Segment Open

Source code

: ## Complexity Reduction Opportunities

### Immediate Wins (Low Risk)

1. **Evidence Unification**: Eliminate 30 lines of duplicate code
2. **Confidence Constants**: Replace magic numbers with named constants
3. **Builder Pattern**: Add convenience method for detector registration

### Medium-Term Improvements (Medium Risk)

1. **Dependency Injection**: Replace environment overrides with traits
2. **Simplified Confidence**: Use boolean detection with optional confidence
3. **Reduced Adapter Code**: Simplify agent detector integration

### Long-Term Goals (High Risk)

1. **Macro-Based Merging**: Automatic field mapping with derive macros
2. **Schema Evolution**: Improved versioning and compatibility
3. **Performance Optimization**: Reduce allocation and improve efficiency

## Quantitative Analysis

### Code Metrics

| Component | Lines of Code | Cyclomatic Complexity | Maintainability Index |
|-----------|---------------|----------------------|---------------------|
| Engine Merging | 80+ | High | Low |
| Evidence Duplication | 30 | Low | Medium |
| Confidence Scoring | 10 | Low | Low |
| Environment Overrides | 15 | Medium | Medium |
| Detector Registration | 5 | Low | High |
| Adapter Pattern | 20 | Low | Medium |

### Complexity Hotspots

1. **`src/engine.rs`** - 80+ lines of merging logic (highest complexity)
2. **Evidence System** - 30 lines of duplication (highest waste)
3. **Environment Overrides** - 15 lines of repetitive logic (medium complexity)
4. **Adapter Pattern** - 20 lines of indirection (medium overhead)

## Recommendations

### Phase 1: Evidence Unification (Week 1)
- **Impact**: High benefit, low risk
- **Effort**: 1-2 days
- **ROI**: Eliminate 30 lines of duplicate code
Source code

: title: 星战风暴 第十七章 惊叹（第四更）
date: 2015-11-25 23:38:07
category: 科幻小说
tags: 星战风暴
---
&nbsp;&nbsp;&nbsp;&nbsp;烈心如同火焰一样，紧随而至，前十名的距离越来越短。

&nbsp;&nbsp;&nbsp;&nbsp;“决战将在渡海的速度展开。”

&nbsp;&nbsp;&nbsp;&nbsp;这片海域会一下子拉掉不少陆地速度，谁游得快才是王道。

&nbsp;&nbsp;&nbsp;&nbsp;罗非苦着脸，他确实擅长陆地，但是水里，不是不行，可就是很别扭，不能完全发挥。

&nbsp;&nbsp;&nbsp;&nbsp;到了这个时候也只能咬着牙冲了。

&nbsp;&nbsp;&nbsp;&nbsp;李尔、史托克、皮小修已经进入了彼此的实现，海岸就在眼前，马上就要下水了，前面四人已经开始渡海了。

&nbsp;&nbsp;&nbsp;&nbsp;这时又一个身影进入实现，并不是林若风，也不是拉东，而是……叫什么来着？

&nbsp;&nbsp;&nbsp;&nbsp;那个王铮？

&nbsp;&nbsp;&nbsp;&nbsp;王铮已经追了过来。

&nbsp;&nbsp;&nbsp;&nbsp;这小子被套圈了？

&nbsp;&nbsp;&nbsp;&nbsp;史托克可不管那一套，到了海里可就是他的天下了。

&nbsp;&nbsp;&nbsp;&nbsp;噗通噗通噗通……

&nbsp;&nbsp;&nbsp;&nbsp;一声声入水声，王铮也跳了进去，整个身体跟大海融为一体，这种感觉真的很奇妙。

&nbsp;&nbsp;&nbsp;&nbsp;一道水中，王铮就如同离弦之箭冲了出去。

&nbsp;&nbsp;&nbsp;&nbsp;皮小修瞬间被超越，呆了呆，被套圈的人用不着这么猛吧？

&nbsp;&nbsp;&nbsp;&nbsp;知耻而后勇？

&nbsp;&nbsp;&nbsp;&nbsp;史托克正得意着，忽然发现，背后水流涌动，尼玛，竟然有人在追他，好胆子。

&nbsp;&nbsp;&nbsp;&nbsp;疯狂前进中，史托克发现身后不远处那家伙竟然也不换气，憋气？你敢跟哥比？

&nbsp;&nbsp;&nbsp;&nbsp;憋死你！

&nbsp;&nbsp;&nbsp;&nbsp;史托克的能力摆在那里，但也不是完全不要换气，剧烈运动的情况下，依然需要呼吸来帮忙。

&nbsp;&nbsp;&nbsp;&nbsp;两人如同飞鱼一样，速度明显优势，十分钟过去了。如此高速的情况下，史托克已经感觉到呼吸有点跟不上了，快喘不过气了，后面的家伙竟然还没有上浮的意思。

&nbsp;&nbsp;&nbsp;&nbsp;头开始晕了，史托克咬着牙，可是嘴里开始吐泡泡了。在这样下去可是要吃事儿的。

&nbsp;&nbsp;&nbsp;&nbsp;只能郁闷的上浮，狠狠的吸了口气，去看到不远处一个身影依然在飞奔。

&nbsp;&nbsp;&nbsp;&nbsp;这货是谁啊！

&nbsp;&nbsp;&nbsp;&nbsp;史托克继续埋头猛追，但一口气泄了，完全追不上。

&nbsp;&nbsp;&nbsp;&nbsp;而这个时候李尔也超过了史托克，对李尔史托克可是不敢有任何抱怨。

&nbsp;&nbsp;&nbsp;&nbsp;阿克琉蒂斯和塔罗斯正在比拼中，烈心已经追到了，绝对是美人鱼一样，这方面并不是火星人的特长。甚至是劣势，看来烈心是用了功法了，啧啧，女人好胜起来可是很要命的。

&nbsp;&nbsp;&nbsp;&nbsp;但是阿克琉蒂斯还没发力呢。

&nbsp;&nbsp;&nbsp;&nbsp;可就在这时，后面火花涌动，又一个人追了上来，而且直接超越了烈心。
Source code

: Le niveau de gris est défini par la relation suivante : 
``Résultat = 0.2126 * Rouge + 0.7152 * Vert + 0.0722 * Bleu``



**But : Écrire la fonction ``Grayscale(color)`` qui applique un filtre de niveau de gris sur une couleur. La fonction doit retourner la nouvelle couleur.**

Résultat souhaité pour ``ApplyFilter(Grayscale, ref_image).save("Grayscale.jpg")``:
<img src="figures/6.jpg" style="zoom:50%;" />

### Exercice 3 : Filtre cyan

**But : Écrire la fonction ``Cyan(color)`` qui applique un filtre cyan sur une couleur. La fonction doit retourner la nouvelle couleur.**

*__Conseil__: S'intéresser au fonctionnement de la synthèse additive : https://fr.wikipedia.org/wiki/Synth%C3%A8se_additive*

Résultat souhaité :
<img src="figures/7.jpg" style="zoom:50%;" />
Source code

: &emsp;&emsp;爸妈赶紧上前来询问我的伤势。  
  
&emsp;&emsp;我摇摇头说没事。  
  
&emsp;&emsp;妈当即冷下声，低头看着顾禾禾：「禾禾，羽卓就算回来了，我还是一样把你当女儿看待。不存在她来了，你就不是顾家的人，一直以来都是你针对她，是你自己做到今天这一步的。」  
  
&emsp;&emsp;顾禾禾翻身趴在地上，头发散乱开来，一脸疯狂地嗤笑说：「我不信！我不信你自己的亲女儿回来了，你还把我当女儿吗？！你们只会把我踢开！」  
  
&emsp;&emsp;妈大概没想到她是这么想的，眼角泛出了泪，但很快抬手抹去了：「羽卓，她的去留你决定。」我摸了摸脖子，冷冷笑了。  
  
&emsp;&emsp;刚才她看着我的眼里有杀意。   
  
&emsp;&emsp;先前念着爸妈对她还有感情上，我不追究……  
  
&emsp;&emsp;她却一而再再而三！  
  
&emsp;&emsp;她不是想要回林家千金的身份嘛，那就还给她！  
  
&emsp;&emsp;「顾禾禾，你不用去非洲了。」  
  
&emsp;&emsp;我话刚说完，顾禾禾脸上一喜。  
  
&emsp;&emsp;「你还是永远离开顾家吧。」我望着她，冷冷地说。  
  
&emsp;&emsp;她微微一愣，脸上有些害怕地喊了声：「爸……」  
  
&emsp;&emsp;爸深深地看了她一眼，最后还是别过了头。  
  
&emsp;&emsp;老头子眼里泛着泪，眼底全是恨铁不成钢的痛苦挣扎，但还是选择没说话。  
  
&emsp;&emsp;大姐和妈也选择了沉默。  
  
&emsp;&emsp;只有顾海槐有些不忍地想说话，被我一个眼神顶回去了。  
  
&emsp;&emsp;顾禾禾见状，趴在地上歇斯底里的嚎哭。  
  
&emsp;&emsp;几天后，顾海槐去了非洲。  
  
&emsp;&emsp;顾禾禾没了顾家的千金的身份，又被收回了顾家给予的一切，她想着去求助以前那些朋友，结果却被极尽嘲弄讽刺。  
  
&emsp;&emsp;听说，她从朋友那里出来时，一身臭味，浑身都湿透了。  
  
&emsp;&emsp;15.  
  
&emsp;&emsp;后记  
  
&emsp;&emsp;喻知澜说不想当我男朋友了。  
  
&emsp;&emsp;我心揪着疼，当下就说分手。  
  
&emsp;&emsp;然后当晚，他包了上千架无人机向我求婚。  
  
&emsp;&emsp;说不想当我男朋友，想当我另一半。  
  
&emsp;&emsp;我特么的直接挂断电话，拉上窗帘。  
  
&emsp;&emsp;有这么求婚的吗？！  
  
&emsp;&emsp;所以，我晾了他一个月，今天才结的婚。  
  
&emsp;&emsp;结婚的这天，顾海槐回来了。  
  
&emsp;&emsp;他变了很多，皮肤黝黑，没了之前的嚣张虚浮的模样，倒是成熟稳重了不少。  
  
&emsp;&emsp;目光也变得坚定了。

Segment Closed

• **REQUIRED ACTION**:
Give the stretch from the start of the records through the line containing "### Long-Term Goals (High Risk)" as a JSON list of strings, one string per line, with blank lines left out.

• **TASK RESULT**:
[
  "Source code",
  ": ## Complexity Reduction Opportunities",
  "### Immediate Wins (Low Risk)",
  "1. **Evidence Unification**: Eliminate 30 lines of duplicate code",
  "2. **Confidence Constants**: Replace magic numbers with named constants",
  "3. **Builder Pattern**: Add convenience method for detector registration",
  "### Medium-Term Improvements (Medium Risk)",
  "1. **Dependency Injection**: Replace environment overrides with traits",
  "2. **Simplified Confidence**: Use boolean detection with optional confidence",
  "3. **Reduced Adapter Code**: Simplify agent detector integration",
  "### Long-Term Goals (High Risk)"
]